We all love "little and cuddly" and this sadly brings to mind a former young man who was my neighbor for a short time. He just loved his little puppy, but as she grew, he became disenchanted with her, and even remarked that she grew up too quickly. This led to neglect of "Lanie" who finnally ran off. She was later found pregnant in a shelter. I had told him about early spaying and even offered to help with the expenses. Sadly, he was neither thoughtful or compassionate in this regard. I also loaned him my large cage so that Lanie would not destroy his apartment when he was at work. It was never returned to me even though I asked the landlord after he moved about it. He said it was gone.
One reason I had hestitated keeping Jack was that my partly finished basement was the home to 5 cats. Could Jack be safe with them or they with him? I began searching the internet and was getting mixed messages about rabbits and cats living together. Well, I was very grateful to Lily, a friend, who before she died, had given me two large cages. Now, I was able to put them together and found that this provided ample room for Jack to move freely between them.

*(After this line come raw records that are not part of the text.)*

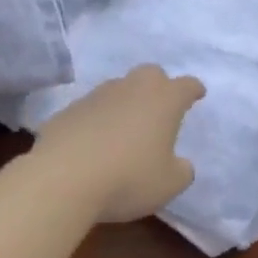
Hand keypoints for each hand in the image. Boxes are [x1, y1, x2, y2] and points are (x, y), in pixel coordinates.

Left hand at [33, 65, 204, 223]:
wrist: (61, 179)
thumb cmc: (128, 178)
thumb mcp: (169, 184)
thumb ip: (181, 170)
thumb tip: (179, 164)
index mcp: (164, 100)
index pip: (187, 85)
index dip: (193, 90)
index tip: (197, 94)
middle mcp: (132, 89)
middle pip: (151, 74)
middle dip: (159, 86)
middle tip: (159, 107)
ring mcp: (96, 96)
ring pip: (118, 88)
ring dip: (125, 102)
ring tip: (124, 128)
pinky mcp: (67, 110)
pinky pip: (90, 109)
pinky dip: (96, 120)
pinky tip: (93, 143)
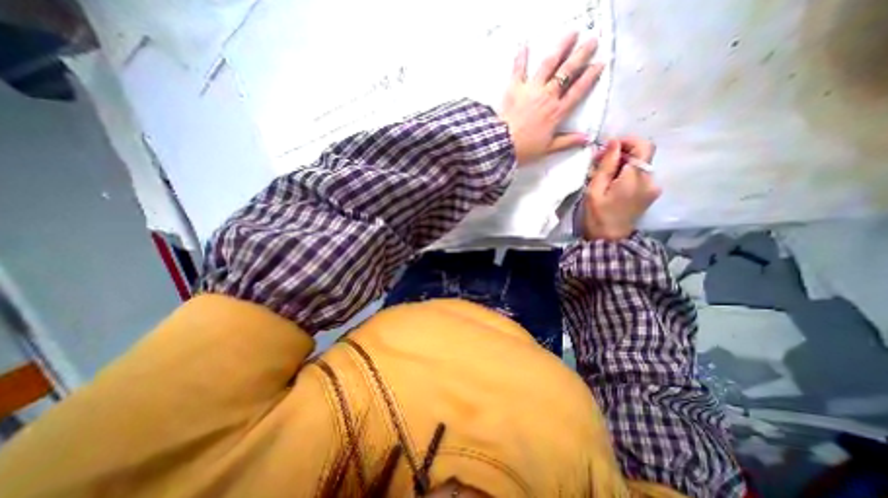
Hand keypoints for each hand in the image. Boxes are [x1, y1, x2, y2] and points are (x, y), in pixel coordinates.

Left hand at [499, 32, 602, 163]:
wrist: (503, 144)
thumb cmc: (525, 149)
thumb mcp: (548, 148)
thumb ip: (567, 141)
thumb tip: (586, 138)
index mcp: (557, 112)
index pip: (578, 91)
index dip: (590, 76)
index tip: (600, 63)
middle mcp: (547, 96)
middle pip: (567, 72)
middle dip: (581, 55)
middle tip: (592, 41)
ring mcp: (532, 90)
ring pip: (549, 64)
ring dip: (561, 47)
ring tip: (571, 34)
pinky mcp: (515, 88)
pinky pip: (519, 69)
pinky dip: (521, 56)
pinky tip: (524, 43)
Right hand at [580, 137, 661, 239]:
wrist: (609, 240)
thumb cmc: (597, 216)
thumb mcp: (595, 190)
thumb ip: (606, 165)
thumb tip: (614, 142)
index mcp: (636, 178)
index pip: (643, 145)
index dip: (627, 141)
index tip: (607, 146)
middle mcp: (650, 179)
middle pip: (641, 155)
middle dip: (620, 153)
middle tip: (597, 161)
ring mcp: (652, 188)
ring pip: (639, 165)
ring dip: (621, 164)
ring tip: (600, 174)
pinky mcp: (649, 194)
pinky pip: (639, 176)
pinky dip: (625, 173)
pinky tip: (610, 182)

And so now -how to feed Jack. I made mistakes as would anyone who isn't smart enough to check with the internet first. We all imagine rabbits eating carrots. What about frozen broccoli? Well, that wasn't too smart. Bunnies like raw veggies- not cooked ones. I had placed a little pyrex dish of cooked broccoli in his cage. He promptly turned it over! However, I soon found out that he often did this to get food out of the containers I placed before him when it proved difficult to reach. My little bunny had NO table manners. Just kidding - this is the way they are, and I still have much to learn. I placed a little soft throw rug in the cage with him and he soon started to tear it apart. Ummm. I guess he should have hay or straw in his cage. Yes, I'm still working on this and need to get a rabbit book or do more searching on the internet. When I lay newspaper down - he just loves tearing it apart. My bunny is a "slob." But a handyman seeing him just said -"Yes, that's just the way they are."
I learned that you should never give bunnies lettuce because it could kill them. Who knew? Well, Jack now gets some rabbit pellets and an assortment of veggies and fruits. I have a 3 compartment plastic dish. Into one goes a half a cup of rabbit pellets. Into the larger section go parsley, broccoli (fresh) cabbage, a carrot chunk and a brussel sprout if I have any. In the fruit "compartment" goes some apple, pear, banana, and a dried apricot. I found his favorite veggie is parsley and his favorite fruit is a dried apricot. The "verdict" on the pellets is still out but I'm sure he likes them even though sometimes I find some of them on the other side of the cage.
As for cleaning his litter box- because of the "watery" veggies and fruits, one small corner of the box is saturated with his urine. I also see little sparkling black pellets of waste throughout the box. Everything is scooped up with
my handy scooper and pail.
From time to time I disengage the two cages and let Jack "explore." The cats and he already have peered and sniffed at each other - so now it's more of an opportunity for exercise and "exploring" though there isn't that much to explore in this closed off part of the basement.
So, if any prospective buyers of Easter bunnies has learned something from this post which will deter them from buying live bunnies or chicks for Easter, I am happy. Of couse, I failed to mention that the likelihood for suffering to them is also very real if the buyers just throw them out to the elements when they and their children tire of them. How much better to buy a cuddly stuffed bunny or a tasty chocolate one rather then a live one who
might- because of callous disregard be tossed out to suffer on their own. Their lives are precious to them as ours are to us.